Dans la réflexion éthique on trouve deux grandes tendances.
- Une vision conservatrice dans la grande lignée des traditions religieuses d’inspiration déontologique. Le bien et le mal sont des entités invariables qui ne doivent pas dépendre de l’air du temps ou des circonstances.
- Une vision plus moderne qui, tout en s’appuyant sur les droits de l’homme, fait bien plus appel aux conséquences des actes pour moduler ce qu’il est bien ou mal de faire.

Une dialectique existe entre ces deux pôles, ce qui alimente le débat public et permet de donner du sens à nos choix politiques. En politique internationale l’unanimisme, pour pleurer sur le non respect des droits de l’homme à Cuba, en Chine ou en Birmanie, masque l’absence totale de réflexion éthique. Ce manque de réflexion se traduit par une dépolitisation de la politique étrangère qui se résume dans les médias par la mise en scène des bons ou mauvais contacts de notre Président avec les grands de ce Monde.

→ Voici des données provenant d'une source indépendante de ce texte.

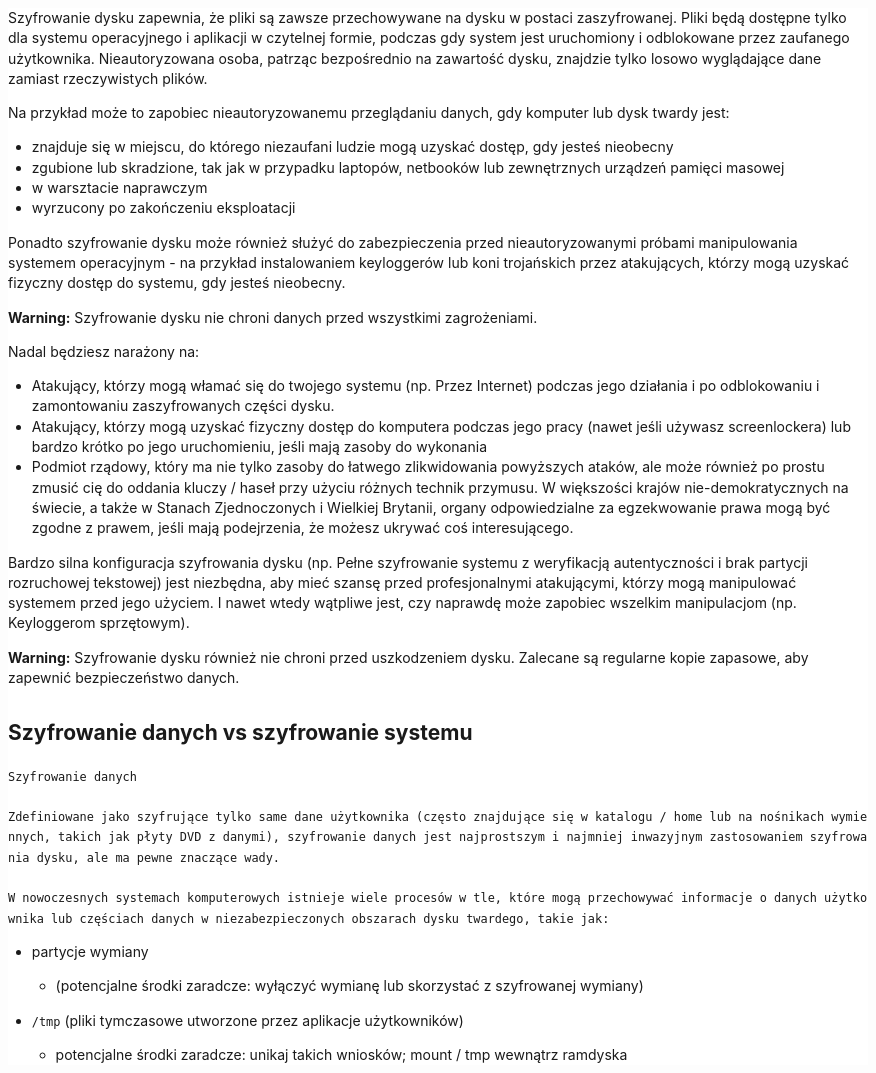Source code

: Szyfrowanie dysku zapewnia, że pliki są zawsze przechowywane na dysku w postaci zaszyfrowanej. Pliki będą dostępne tylko dla systemu operacyjnego i aplikacji w czytelnej formie, podczas gdy system jest uruchomiony i odblokowane przez zaufanego użytkownika. Nieautoryzowana osoba, patrząc bezpośrednio na zawartość dysku, znajdzie tylko losowo wyglądające dane zamiast rzeczywistych plików.

Na przykład może to zapobiec nieautoryzowanemu przeglądaniu danych, gdy komputer lub dysk twardy jest:

*   znajduje się w miejscu, do którego niezaufani ludzie mogą uzyskać dostęp, gdy jesteś nieobecny
*   zgubione lub skradzione, tak jak w przypadku laptopów, netbooków lub zewnętrznych urządzeń pamięci masowej
*   w warsztacie naprawczym
*   wyrzucony po zakończeniu eksploatacji

Ponadto szyfrowanie dysku może również służyć do zabezpieczenia przed nieautoryzowanymi próbami manipulowania systemem operacyjnym - na przykład instalowaniem keyloggerów lub koni trojańskich przez atakujących, którzy mogą uzyskać fizyczny dostęp do systemu, gdy jesteś nieobecny.

**Warning:** Szyfrowanie dysku nie chroni danych przed wszystkimi zagrożeniami.

Nadal będziesz narażony na:

*   Atakujący, którzy mogą włamać się do twojego systemu (np. Przez Internet) podczas jego działania i po odblokowaniu i zamontowaniu zaszyfrowanych części dysku.
*   Atakujący, którzy mogą uzyskać fizyczny dostęp do komputera podczas jego pracy (nawet jeśli używasz screenlockera) lub bardzo krótko po jego uruchomieniu, jeśli mają zasoby do wykonania
*   Podmiot rządowy, który ma nie tylko zasoby do łatwego zlikwidowania powyższych ataków, ale może również po prostu zmusić cię do oddania kluczy / haseł przy użyciu różnych technik przymusu. W większości krajów nie-demokratycznych na świecie, a także w Stanach Zjednoczonych i Wielkiej Brytanii, organy odpowiedzialne za egzekwowanie prawa mogą być zgodne z prawem, jeśli mają podejrzenia, że możesz ukrywać coś interesującego.

Bardzo silna konfiguracja szyfrowania dysku (np. Pełne szyfrowanie systemu z weryfikacją autentyczności i brak partycji rozruchowej tekstowej) jest niezbędna, aby mieć szansę przed profesjonalnymi atakującymi, którzy mogą manipulować systemem przed jego użyciem. I nawet wtedy wątpliwe jest, czy naprawdę może zapobiec wszelkim manipulacjom (np. Keyloggerom sprzętowym).

**Warning:** Szyfrowanie dysku również nie chroni przed uszkodzeniem dysku. Zalecane są regularne kopie zapasowe, aby zapewnić bezpieczeństwo danych.

## Szyfrowanie danych vs szyfrowanie systemu

	Szyfrowanie danych

	Zdefiniowane jako szyfrujące tylko same dane użytkownika (często znajdujące się w katalogu / home lub na nośnikach wymiennych, takich jak płyty DVD z danymi), szyfrowanie danych jest najprostszym i najmniej inwazyjnym zastosowaniem szyfrowania dysku, ale ma pewne znaczące wady.

	W nowoczesnych systemach komputerowych istnieje wiele procesów w tle, które mogą przechowywać informacje o danych użytkownika lub częściach danych w niezabezpieczonych obszarach dysku twardego, takie jak:

*   partycje wymiany
    *   (potencjalne środki zaradcze: wyłączyć wymianę lub skorzystać z szyfrowanej wymiany)

*   `/tmp` (pliki tymczasowe utworzone przez aplikacje użytkowników)
    *   potencjalne środki zaradcze: unikaj takich wniosków; mount / tmp wewnątrz ramdyska
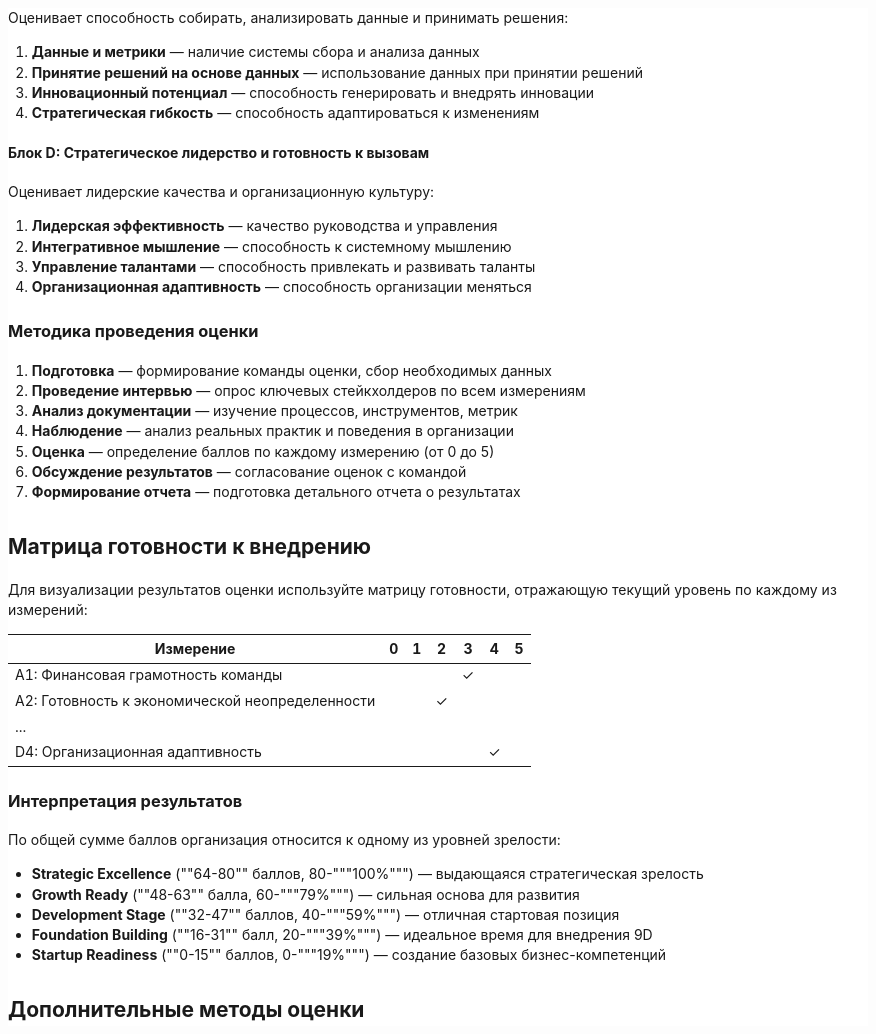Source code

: Оценивает способность собирать, анализировать данные и принимать решения:

1. **Данные и метрики** — наличие системы сбора и анализа данных
2. **Принятие решений на основе данных** — использование данных при принятии решений
3. **Инновационный потенциал** — способность генерировать и внедрять инновации
4. **Стратегическая гибкость** — способность адаптироваться к изменениям

#### Блок D: Стратегическое лидерство и готовность к вызовам

Оценивает лидерские качества и организационную культуру:

1. **Лидерская эффективность** — качество руководства и управления
2. **Интегративное мышление** — способность к системному мышлению
3. **Управление талантами** — способность привлекать и развивать таланты
4. **Организационная адаптивность** — способность организации меняться

### Методика проведения оценки

1. **Подготовка** — формирование команды оценки, сбор необходимых данных
2. **Проведение интервью** — опрос ключевых стейкхолдеров по всем измерениям
3. **Анализ документации** — изучение процессов, инструментов, метрик
4. **Наблюдение** — анализ реальных практик и поведения в организации
5. **Оценка** — определение баллов по каждому измерению (от 0 до 5)
6. **Обсуждение результатов** — согласование оценок с командой
7. **Формирование отчета** — подготовка детального отчета о результатах

## Матрица готовности к внедрению

Для визуализации результатов оценки используйте матрицу готовности, отражающую текущий уровень по каждому из измерений:

| Измерение | 0 | 1 | 2 | 3 | 4 | 5 |
|-----------|---|---|---|---|---|---|
| A1: Финансовая грамотность команды |   |   |   | ✓ |   |   |
| A2: Готовность к экономической неопределенности |   |   | ✓ |   |   |   |
| ... |   |   |   |   |   |   |
| D4: Организационная адаптивность |   |   |   |   | ✓ |   |

### Интерпретация результатов

По общей сумме баллов организация относится к одному из уровней зрелости:

- **Strategic Excellence** (""64-80"" баллов, 80-"""100%""") — выдающаяся стратегическая зрелость
- **Growth Ready** (""48-63"" балла, 60-"""79%""") — сильная основа для развития
- **Development Stage** (""32-47"" баллов, 40-"""59%""") — отличная стартовая позиция
- **Foundation Building** (""16-31"" балл, 20-"""39%""") — идеальное время для внедрения 9D
- **Startup Readiness** (""0-15"" баллов, 0-"""19%""") — создание базовых бизнес-компетенций

## Дополнительные методы оценки

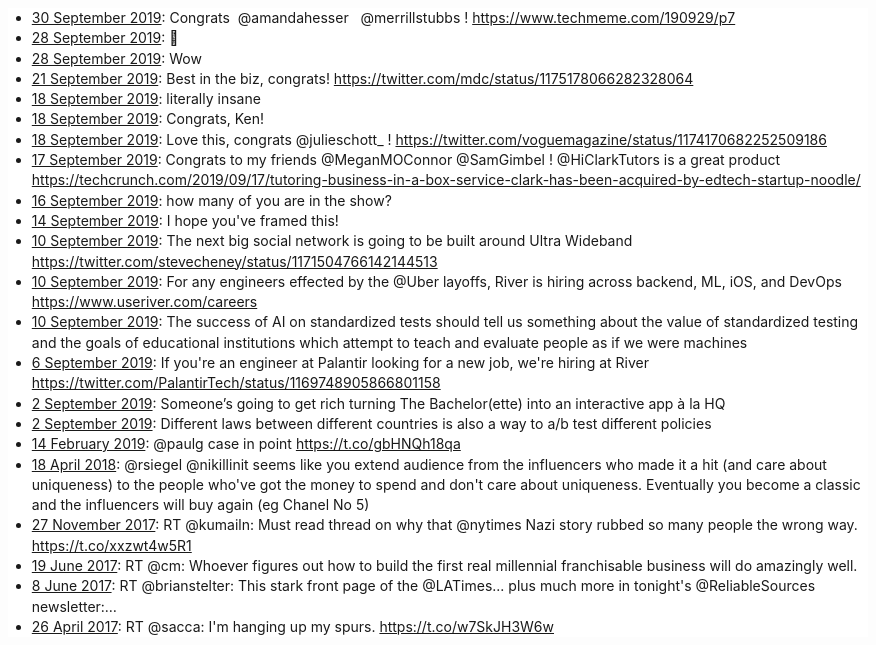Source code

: * [30 September 2019](https://web.archive.org/web/20190930002849/https://twitter.com/jeremyhfisher/status/1178465410922008577): Congrats ⁦ @amandahesser ⁩ ⁦ @merrillstubbs ⁩! https://www.techmeme.com/190929/p7
* [28 September 2019](https://web.archive.org/web/20190928173916/https://twitter.com/jeremyhfisher/status/1177998836096274433): 🙌
* [28 September 2019](https://web.archive.org/web/20190928155726/https://twitter.com/jeremyhfisher/status/1177974538509914113): Wow
* [21 September 2019](https://web.archive.org/web/20190921020935/https://twitter.com/jeremyhfisher/status/1175225011705176064): Best in the biz, congrats! https://twitter.com/mdc/status/1175178066282328064
* [18 September 2019](https://web.archive.org/web/20190918183608/https://twitter.com/jeremyhfisher/status/1174387499105492993): literally insane
* [18 September 2019](https://web.archive.org/web/20190918172552/https://twitter.com/jeremyhfisher/status/1174360280719142912): Congrats, Ken!
* [18 September 2019](https://web.archive.org/web/20190918164716/https://twitter.com/jeremyhfisher/status/1174360044768550912): Love this, congrats  @julieschott_ ! https://twitter.com/voguemagazine/status/1174170682252509186
* [17 September 2019](https://web.archive.org/web/20190917233305/https://twitter.com/jeremyhfisher/status/1174096838082867202): Congrats to my friends  @MeganMOConnor   @SamGimbel !  @HiClarkTutors  is a great product https://techcrunch.com/2019/09/17/tutoring-business-in-a-box-service-clark-has-been-acquired-by-edtech-startup-noodle/
* [16 September 2019](https://web.archive.org/web/20190916230050/https://twitter.com/jeremyhfisher/status/1173731032081846272): how many of you are in the show?
* [14 September 2019](https://web.archive.org/web/20190914153818/https://twitter.com/jeremyhfisher/status/1172869350497411073): I hope you've framed this!
* [10 September 2019](https://web.archive.org/web/20190926205943/https://twitter.com/jeremyhfisher/status/1171522865767702532): The next big social network is going to be built around Ultra Wideband https://twitter.com/stevecheney/status/1171504766142144513
* [10 September 2019](https://web.archive.org/web/20190926201844/https://twitter.com/jeremyhfisher/status/1171512918195630083): For any engineers effected by the  @Uber  layoffs, River is hiring across backend, ML, iOS, and DevOps  https://www.useriver.com/careers
* [10 September 2019](https://web.archive.org/web/20190926161428/https://twitter.com/jeremyhfisher/status/1171452766381719554): The success of AI on standardized tests should tell us something about the value of standardized testing and the goals of educational institutions which attempt to teach and evaluate people as if we were machines
* [ 6 September 2019](https://web.archive.org/web/20190921001416/https://twitter.com/jeremyhfisher/status/1169793047095328769): If you're an engineer at Palantir looking for a new job, we're hiring at River https://twitter.com/PalantirTech/status/1169748905866801158
* [ 2 September 2019](https://web.archive.org/web/20190912173729/https://twitter.com/jeremyhfisher/status/1168632673880989697): Someone’s going to get rich turning The Bachelor(ette) into an interactive app à la HQ
* [ 2 September 2019](https://web.archive.org/web/20190912045759/https://twitter.com/jeremyhfisher/status/1168578210101190656): Different laws between different countries is also a way to a/b test different policies
* [14 February 2019](https://web.archive.org/web/20190214200720/https://twitter.com/jeremyhfisher/status/1096138845333192704): @paulg case in point https://t.co/gbHNQh18qa
* [18 April 2018](https://web.archive.org/web/20180418021207/https://twitter.com/jeremyhfisher/status/986427122788028416): @rsiegel @nikillinit seems like you extend audience from the influencers who made it a hit (and care about uniqueness) to the people who've got the money to spend and don't care about uniqueness. Eventually you become a classic and the influencers will buy again (eg Chanel No 5)
* [27 November 2017](https://web.archive.org/web/20171127162156/https://twitter.com/jeremyhfisher/status/935181909231112193): RT @kumailn: Must read thread on why that @nytimes Nazi story rubbed so many people the wrong way. https://t.co/xxzwt4w5R1
* [19 June 2017](https://web.archive.org/web/20170619151119/https://twitter.com/jeremyhfisher/status/876819691615944705): RT @cm: Whoever figures out how to build the first real millennial franchisable business will do amazingly well.
* [ 8 June 2017](https://web.archive.org/web/20170608031440/https://twitter.com/jeremyhfisher/status/872653074237714432): RT @brianstelter: This stark front page of the @LATimes... plus much more in tonight's @ReliableSources newsletter:… 
* [26 April 2017](https://web.archive.org/web/20170426150829/https://twitter.com/jeremyhfisher/status/857250033833582598): RT @sacca: I'm hanging up my spurs. https://t.co/w7SkJH3W6w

La bonne conscience de nos démocraties s’appuie sur la réussite économique, cela nous permet de diriger le monde et de faire la morale à tous ceux qui n’ont pas su découvrir à temps les bienfaits du libéralisme. Il ne s’agit pas d’innocenter les dictateurs multiples qui parsèment la planète, mais de se poser quelques questions sur notre bonne conscience. Notre occident a fortement entamé la biodiversité, gaspillé le pétrole, pollué et réchauffé la planète. Nous avons regardé froidement l’Afrique s’enfoncer, sous le poids de la dette, dans la misère. Nous avons critiqué les Américains pour leur intervention stupide en IRAK, mais nous n’avons pas hurlé quand ils ont ouvert Guantanamo. Nous sommes allés leur donné un sérieux coup de main en Afghanistan, fermant les yeux sur le total non respect des droits de l’homme par les forces que nous soutenons militairement. Quand on annonce fièrement dans les médias 20 talibans tués... on sait bien que, une fois sur deux, la majorité des morts sont des femmes et des enfants, la guerre contre le terrorisme semble justifier les pires bavures. Combien de milliers de civils ont été tués dans des conflits où la France est présente soit directement soit indirectement à travers ses armes ou son soutien économique ? Les partis de gauche et le gouvernement ont tenu, sans s’appuyer sur des preuves consistantes, des propos guerriers contre l’Iran, au nom d’un traité de non prolifération que nous sommes les premiers à ne pas respecter, car nous refusons de baisser notre stocks d’armes nucléaires. Nous avons laissé l’épidémie de SIDA envahir l’Afrique et, au nom de la sacro sainte propriété intellectuelle, nous avons défendu, comme les autres pays riches, les intérêts de nos grands laboratoires pharmaceutiques plutôt que de soigner les pauvres du monde. Pas question de mettre en cause un système économique qui nous a si bien réussi, pour quelques pauvres et quelques malades...

La politique internationale peut-être pragmatique et il est normal de justifier certains choix discutables par des enjeux de long terme, mais l’éthique n’est actuellement dans la politique étrangère française qu’un alibi. L’interventionnisme de Bernard Kouchner n’est pas en soi critiquable, mais, contrairement aux apparences, il ne repose sur aucune base solide du point de vue moral. La gauche, quand le mur de Berlin est tombé, provoquant dans sa chute la fin du partage de Yalta, n’a pas su faire de la politique étrangère un enjeu démocratique et éthique. Si la France comme beaucoup de démocratie a un point aveugle, c’est bien en politique internationale.